▶ [練習問題]:
1. 次の(a)〜(c)が東レの社長メッセージの内容と一致するか判定せよ。それぞれ「はい」か「いいえ」で答え、決め手となる本文の語句を正確に引用すること。
(a) 2024年度、中国経済は景気刺激策によって順調に回復した。
(b) AP-G 2025は5つの基本戦略を掲げている。
(c) 2024年度の連結売上収益は前期比4.0%増の2兆5,633億円だった。
2. 東レの社長メッセージの続きを、最後の文の後から書き進めてください。

▶ [抜粋本文]:
────────────────

社長メッセージ | 東レ株式会社 代表取締役社長 大矢 光雄 社長メッセージ | 東レ株式会社 代表取締役社長 大矢 光雄

 株主の皆様には、平素から格別のご支援を賜り厚くお礼申し上げます。

 2024年度の世界経済は、米国は堅調に推移し、欧州は一部に足踏みがみられましたが、持ち直しが続きました。中国は景気刺激策の効果もみられたものの回復は足踏み状態となりました。国内経済については、緩やかな回復が続きました。

 このような事業環境の中で、当社グループは「持続的かつ健全な成長」を目指し、2023年度からは「持続的な成長の実現」「価値創出力強化」「競争力強化」「『人を基本とする経営』の深化」「リスクマネジメントとグループガバナンスの強化」の5つを基本戦略とした中期経営課題“プロジェクト AP-G 2025”(以下、AP-G 2025)を推進しています。

 2024年度の当社グループの連結業績は、売上収益は前期比4.0%増の2兆5,633億円、事業利益は同39.1%増の1,428億円となりました。営業利益は同121.1%増の1,275億円、親会社の所有者に帰属する当期利益は同255.8%増の779億円となりました。

────────────────

▶ [提供資料]:
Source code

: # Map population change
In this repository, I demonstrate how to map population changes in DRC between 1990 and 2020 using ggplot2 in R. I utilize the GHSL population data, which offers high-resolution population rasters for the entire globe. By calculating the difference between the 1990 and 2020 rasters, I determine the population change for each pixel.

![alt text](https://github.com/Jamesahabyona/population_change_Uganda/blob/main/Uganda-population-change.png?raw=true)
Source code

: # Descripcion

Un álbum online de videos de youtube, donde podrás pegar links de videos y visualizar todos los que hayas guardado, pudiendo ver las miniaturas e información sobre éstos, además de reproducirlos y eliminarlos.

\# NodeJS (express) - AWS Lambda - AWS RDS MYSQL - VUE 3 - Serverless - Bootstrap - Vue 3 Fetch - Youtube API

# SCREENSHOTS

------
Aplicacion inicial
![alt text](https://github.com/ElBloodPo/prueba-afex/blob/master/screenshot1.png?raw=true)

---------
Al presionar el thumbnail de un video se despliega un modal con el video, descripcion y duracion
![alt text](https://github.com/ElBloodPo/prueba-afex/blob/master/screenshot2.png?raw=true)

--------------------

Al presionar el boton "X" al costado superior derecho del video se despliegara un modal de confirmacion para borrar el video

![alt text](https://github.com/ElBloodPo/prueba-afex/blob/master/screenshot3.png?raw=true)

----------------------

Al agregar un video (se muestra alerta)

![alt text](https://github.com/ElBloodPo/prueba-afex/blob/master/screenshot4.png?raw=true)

────────────────

▶ [各問の解答]:
1.
(a) いいえ。「中国は景気刺激策の効果もみられたものの回復は足踏み状態となりました」
(b) はい。「5つを基本戦略とした中期経営課題“プロジェクト AP-G 2025”」
(c) はい。「売上収益は前期比4.0%増の2兆5,633億円」

2.
 この業績を踏まえ、期末配当金につきましては、1株当たり9円とさせていただきました。これにより、中間配当金9円を加えた2024年度の年間配当金は、1株当たり18円となりました。なお、2025年度は3年連続となる増益を計画しており、AP-G 2025で収益基盤の強化が進んでいることを踏まえ、年間配当金は前期比2円増配し、1株当たり20円を予定しています。

 また、資本効率の改善を加速するため、政策保有株式の縮減を進めています。2024年度は1,098億円の政策保有株式を売却し、資本合計に対する比率は5.4%となりました。売却代金は全額自己株式の取得に充てる方針で、2024年11月に1,000億円の自己株式取得を決議し、取得を進めています。政策保有株式については2025年度も追加の売却を予定しており、この売却代金も自己株式取得に充当する方針です。

 世界経済は、米国の相互関税発動もあって不透明感が強い状況が継続すると見ています。当社はグローバルに拠点を有することから各国が保護主義へ傾倒する状況に対して高い耐性を持っていますが、各政策やサプライチェーンの変化に細心の注意を払い、不確実性に備えた事業運営を行ってまいります。

 また、次の中長期計画について社内で活発な議論を開始しました。2026年度以降も持続的な成長を果たしながら、企業理念「わたしたちは新しい価値の創造を通じて社会に貢献します」を具現化する「真のサステナブルな会社」を目指し、たゆまない努力を続ける所存でございます。

 株主の皆様におかれましては、今後とも一層のご理解を賜りますようお願い申し上げます。